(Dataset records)
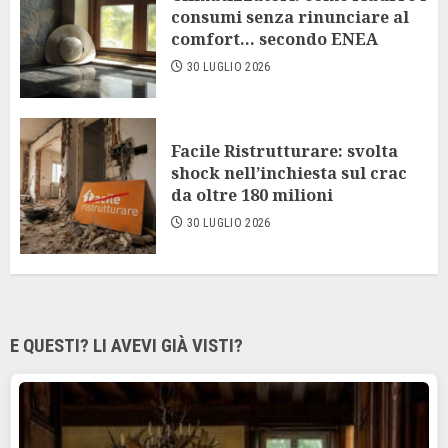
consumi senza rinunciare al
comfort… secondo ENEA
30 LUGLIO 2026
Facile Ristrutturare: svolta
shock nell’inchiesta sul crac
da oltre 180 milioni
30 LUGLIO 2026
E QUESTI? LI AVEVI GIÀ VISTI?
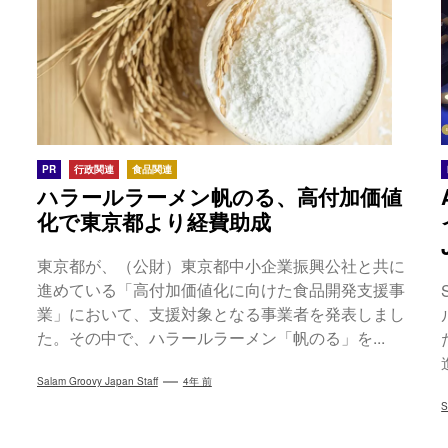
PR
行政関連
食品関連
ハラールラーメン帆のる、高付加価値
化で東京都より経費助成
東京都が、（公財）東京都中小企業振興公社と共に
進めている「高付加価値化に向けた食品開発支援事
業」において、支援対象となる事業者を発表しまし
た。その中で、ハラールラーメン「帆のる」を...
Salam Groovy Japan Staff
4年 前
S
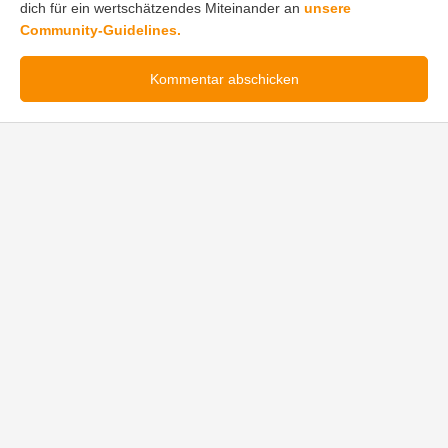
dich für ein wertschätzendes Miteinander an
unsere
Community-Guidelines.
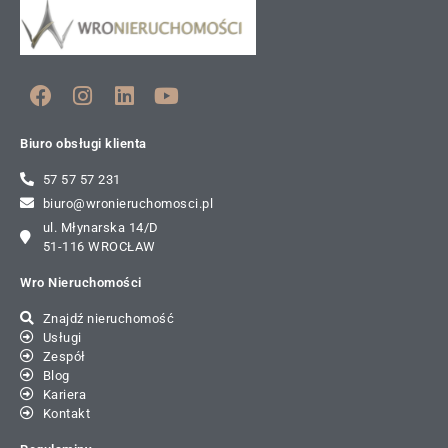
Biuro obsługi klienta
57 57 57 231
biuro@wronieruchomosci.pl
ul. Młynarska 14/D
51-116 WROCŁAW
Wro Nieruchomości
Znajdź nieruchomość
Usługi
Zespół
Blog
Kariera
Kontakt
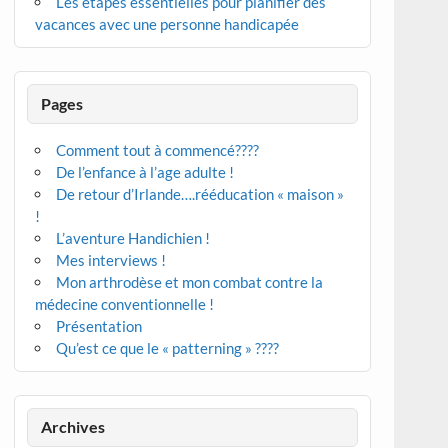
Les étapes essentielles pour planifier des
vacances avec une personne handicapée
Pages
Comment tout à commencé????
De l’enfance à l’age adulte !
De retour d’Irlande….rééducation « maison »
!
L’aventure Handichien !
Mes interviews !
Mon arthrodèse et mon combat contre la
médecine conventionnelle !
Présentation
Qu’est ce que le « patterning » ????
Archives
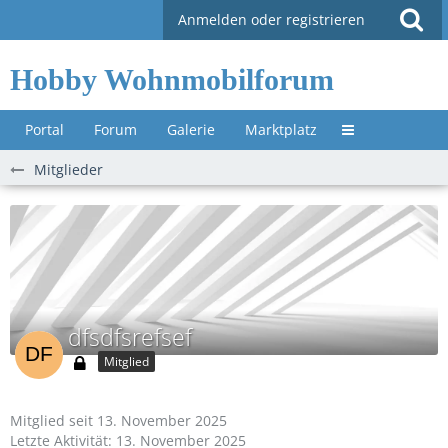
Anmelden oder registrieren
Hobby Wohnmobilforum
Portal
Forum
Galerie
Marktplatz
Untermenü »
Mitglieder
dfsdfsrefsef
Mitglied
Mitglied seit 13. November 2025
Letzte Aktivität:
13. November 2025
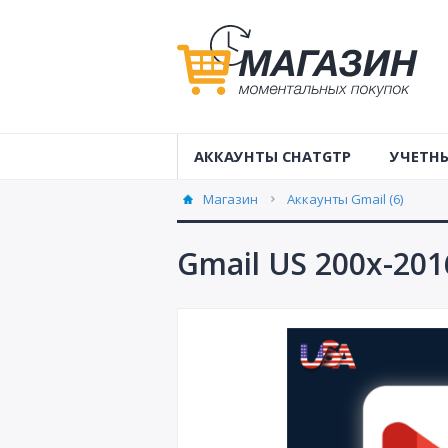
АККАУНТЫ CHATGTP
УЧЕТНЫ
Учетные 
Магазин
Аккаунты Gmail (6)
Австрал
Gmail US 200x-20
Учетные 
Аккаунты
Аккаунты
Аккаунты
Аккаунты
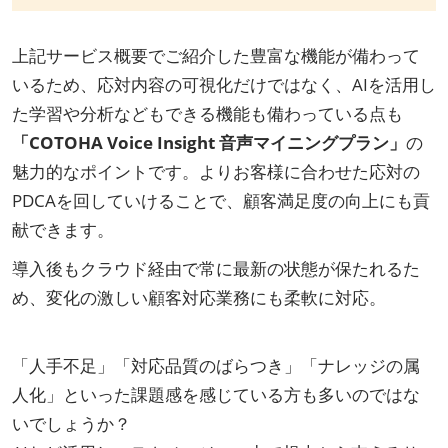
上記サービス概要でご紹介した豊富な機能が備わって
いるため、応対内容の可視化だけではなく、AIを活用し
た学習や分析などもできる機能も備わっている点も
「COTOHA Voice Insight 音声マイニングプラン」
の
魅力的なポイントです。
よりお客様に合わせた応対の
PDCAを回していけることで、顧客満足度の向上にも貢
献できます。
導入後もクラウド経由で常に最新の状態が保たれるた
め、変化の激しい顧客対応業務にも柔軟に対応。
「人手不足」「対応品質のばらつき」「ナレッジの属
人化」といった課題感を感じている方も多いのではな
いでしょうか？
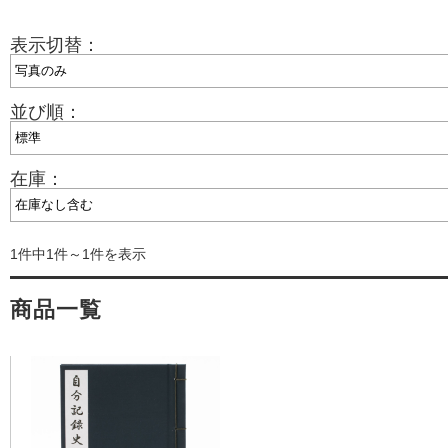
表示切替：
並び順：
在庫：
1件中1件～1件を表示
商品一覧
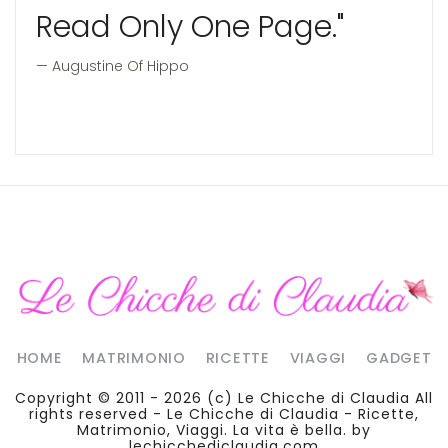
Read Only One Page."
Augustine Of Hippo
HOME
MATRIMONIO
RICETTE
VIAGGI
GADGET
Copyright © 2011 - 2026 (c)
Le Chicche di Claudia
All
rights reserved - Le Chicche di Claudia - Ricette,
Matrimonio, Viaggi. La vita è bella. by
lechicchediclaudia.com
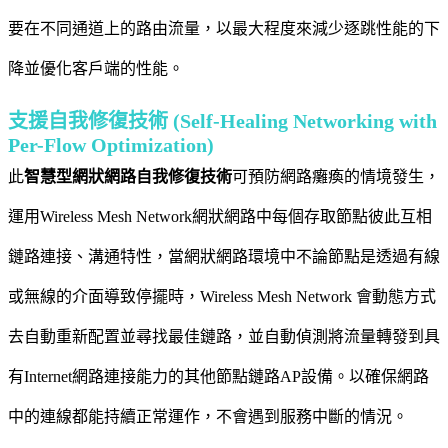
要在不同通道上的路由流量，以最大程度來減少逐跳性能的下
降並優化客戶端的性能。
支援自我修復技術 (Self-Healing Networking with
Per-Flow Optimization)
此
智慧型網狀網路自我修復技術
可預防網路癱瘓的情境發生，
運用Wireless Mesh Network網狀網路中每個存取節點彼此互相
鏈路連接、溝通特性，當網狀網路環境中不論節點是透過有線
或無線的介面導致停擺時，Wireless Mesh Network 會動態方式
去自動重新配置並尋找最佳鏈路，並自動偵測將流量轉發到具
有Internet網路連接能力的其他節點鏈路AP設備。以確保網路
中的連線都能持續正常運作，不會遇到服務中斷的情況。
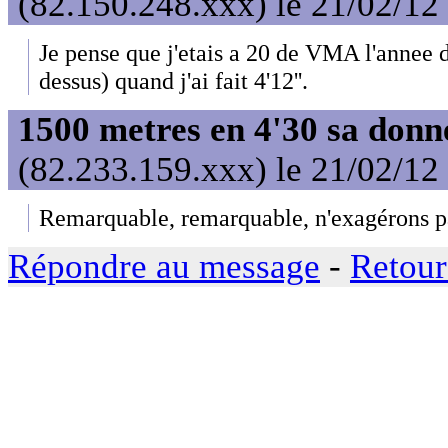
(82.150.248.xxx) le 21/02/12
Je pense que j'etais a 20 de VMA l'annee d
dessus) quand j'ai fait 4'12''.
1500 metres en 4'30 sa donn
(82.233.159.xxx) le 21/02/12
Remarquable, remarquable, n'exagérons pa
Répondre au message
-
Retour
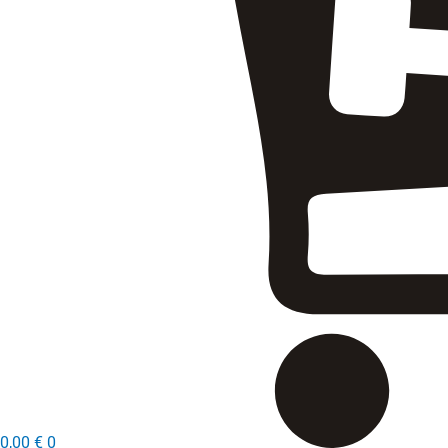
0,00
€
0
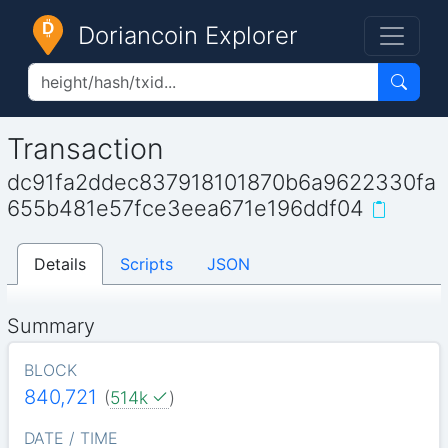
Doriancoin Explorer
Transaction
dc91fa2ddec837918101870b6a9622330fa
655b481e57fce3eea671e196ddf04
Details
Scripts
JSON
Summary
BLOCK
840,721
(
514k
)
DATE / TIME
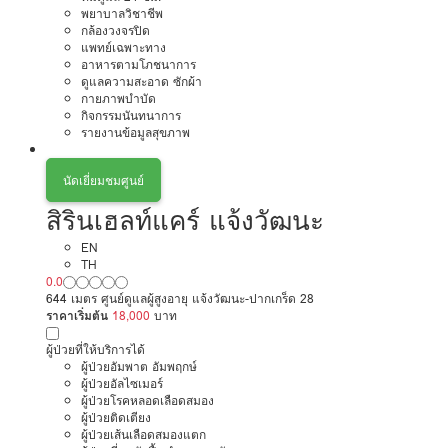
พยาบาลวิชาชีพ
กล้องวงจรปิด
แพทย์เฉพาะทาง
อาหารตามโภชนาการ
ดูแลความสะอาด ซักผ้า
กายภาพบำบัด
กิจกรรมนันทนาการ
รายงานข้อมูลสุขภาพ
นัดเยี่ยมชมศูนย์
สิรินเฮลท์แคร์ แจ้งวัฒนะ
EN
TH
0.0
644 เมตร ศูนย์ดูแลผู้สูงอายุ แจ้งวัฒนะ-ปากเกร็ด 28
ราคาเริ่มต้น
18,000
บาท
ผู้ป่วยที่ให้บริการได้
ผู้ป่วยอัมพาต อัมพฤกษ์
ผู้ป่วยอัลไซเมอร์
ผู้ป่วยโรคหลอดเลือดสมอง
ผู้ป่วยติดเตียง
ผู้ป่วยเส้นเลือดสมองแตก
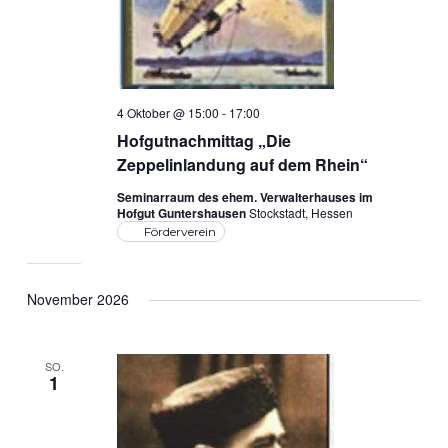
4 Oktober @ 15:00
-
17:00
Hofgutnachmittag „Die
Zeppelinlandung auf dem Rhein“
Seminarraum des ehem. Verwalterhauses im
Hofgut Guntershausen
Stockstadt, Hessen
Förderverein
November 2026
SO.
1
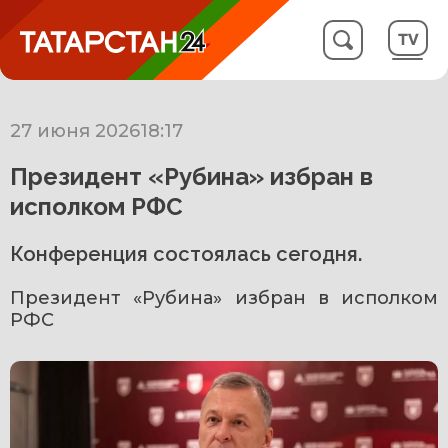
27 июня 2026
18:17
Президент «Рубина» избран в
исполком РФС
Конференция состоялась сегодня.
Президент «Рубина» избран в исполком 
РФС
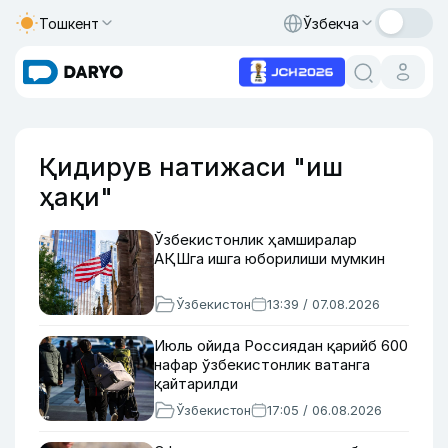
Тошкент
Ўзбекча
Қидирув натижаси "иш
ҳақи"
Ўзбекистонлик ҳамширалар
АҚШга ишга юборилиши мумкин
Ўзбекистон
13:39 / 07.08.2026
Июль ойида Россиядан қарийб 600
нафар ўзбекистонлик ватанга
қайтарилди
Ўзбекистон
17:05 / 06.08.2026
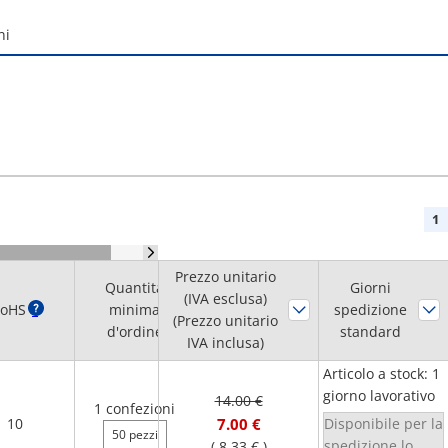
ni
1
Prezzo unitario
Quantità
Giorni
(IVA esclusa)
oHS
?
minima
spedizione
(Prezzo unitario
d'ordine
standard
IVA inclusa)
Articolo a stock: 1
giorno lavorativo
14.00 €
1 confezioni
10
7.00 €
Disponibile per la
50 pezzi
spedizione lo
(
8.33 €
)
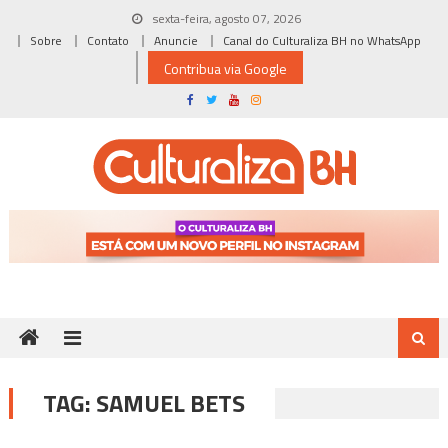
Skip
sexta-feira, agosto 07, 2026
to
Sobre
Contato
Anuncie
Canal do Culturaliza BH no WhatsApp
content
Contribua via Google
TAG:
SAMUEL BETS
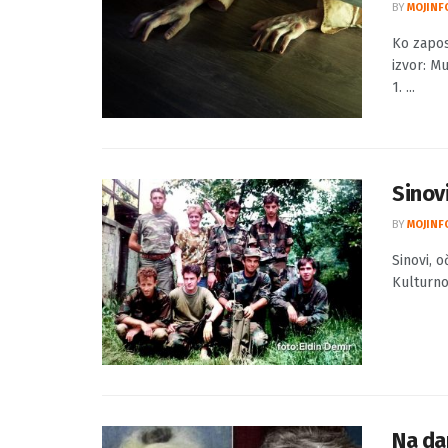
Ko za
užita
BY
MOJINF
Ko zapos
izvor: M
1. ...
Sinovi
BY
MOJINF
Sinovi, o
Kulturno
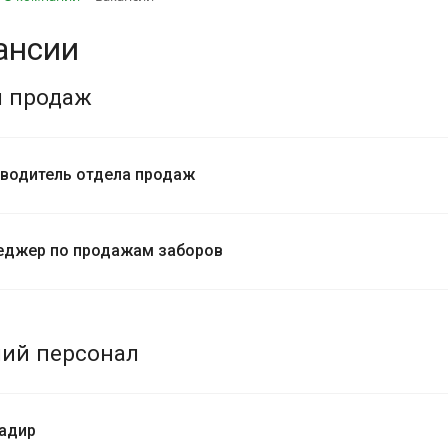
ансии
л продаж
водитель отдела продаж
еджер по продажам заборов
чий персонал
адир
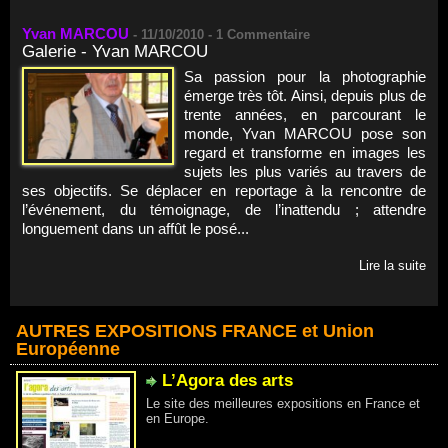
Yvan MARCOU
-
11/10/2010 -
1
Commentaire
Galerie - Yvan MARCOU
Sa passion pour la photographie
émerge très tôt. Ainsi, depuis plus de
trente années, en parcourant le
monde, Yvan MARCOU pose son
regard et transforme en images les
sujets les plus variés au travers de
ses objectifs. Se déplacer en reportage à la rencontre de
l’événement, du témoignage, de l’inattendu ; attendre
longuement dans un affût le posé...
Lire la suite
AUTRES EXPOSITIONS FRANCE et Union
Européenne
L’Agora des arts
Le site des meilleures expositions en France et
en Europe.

- DIRECTIONS: Each line from the one with "longuement dans un affût le posé..." through the end of the entries above is to be returned word for word. Nothing else belongs in the answer.

- RESPONSE TO THIS TASK:
longuement dans un affût le posé...
Lire la suite
AUTRES EXPOSITIONS FRANCE et Union
Européenne
L’Agora des arts
Le site des meilleures expositions en France et
en Europe.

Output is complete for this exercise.